- **What to do**
1. Answer these questions about the epoxy forum thread:
(a) Which company's 5-minute epoxy does TimR use as his default?
(b) What reason does Tim Carter give for using thin Starbond CA?
(c) What does DKMD add to 5-minute epoxy to make it flow better?
2. Resume the forum thread on epoxy from the point where it stops.

- **Given text**
# Epoxy?



## Jimmy Norris (Aug 8, 2017)

im looking for a recommendation on some epoxies. What do you guys use for crushed rock and for dyes? Thanks in advance.


----------



## TimR (Aug 9, 2017)

Jimmy, when it comes to setting fine crushed rock inlay, I prefer thin and medium CA. If I were filling larger voids and was needing epoxy, System Three has some good products including some "clears". I use their 5-min as my default epoxy, but they have some with longer setup times.

Reactions: Agree 2


----------



## Tim Carter (Aug 9, 2017)

I use thin Starbond CA because it wicks through the stone to lock it in place. It's also clear which I prefer. Starbond CA comes with small nozzles for the bottle that makes it easy to direct the CA to the crack without wasting glue.

Reactions: Agree 1


----------



## Jimmy Norris (Aug 9, 2017)

Thanks for the input. I have a few pieces that have a 3/16 -1/4inch crack about 2" long. And another piece that has a golf ball size void. Just trying to figure out the best method to fill in the cracks/voids.


----------



## DKMD (Aug 9, 2017)

I use cheap 5 minute epoxy for most stuff. You can thin it a little with acetone to make it flow better. I've also added alcohol based due with good results. 

I've only used CA for really small areas.

Also, a heat gun or torch helps things flow and helps get bubbles out.

Reactions: Informative 1


----------



## David Hill (Aug 9, 2017)

- **Material provided**
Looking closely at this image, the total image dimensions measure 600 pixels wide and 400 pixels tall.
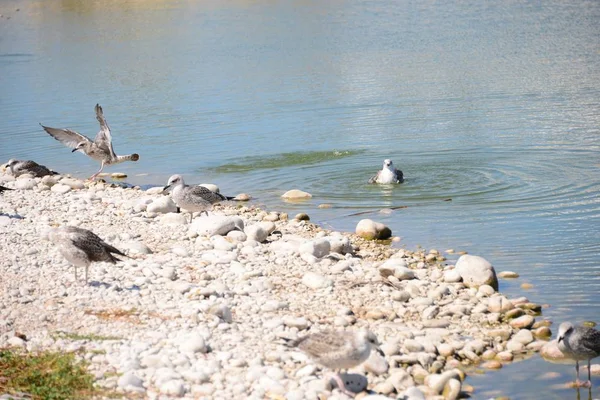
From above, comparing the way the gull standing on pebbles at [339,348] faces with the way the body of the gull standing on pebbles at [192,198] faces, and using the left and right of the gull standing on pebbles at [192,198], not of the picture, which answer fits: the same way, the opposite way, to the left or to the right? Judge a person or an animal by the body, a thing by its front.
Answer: the opposite way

- **Answers for each item**
1.
(a) System Three
(b) It wicks through the stone to lock it in place.
(c) A little acetone

2.
I buy the "glaze" finish" from the box stores. It's a 1:1 epoxy mix. I just mix as much as I think I need & mix in mineral. Starts off thin, so I may wait for it to thicken as needed.
I use duct tape to seal the edges-- that stuff'll run out of cracks if not careful. Takes 24 hrs to cure well.
Good thing is that if you need to fill more, from settling, etc -- can use more-- the epoxy sticks well to itself. It also tools well, sands easy, holds finish.
For large voids, I'll get a piece of the same wood, cut to fit and use the epoxy there too--gives some great effects.


----------



## Nubsnstubs (Aug 10, 2017)

Jimmy Norris said:


> Thanks for the input. I have a few pieces that have a 3/16 -1/4inch crack about 2" long. And another piece that has a *golf ball size void.* Just trying to figure out the best method to fill in the cracks/voids.


Jimmy, that piece with the golf ball sized void, look around your property or even the neighbors for a dead limb of the same species. Try to get one that is an exact fit that you can drive into the void if it is deep enough. Glue it in with Ca, and fill any of the little voids that are left with whatever enhancements you choose. As far as the other crack that is about 1/4", you could do the same if you can find the pieces needed. Don't cut any to fit except for the length. What you end up with is a piece that looks like it's more natural with limbs that are part of the piece..... Hope this helps some........... Jerry In Tucson)

Reactions: Like 2


----------



## Jimmy Norris (Aug 10, 2017)

DKMD said:


> I use cheap 5 minute epoxy for most stuff. You can thin it a little with acetone to make it flow better. I've also added alcohol based due with good results.
> 
> I've only used CA for really small areas.
> 
> Also, a heat gun or torch helps things flow and helps get bubbles out.


David. Does the acetone extend the set up time?


----------



## Jimmy Norris (Aug 10, 2017)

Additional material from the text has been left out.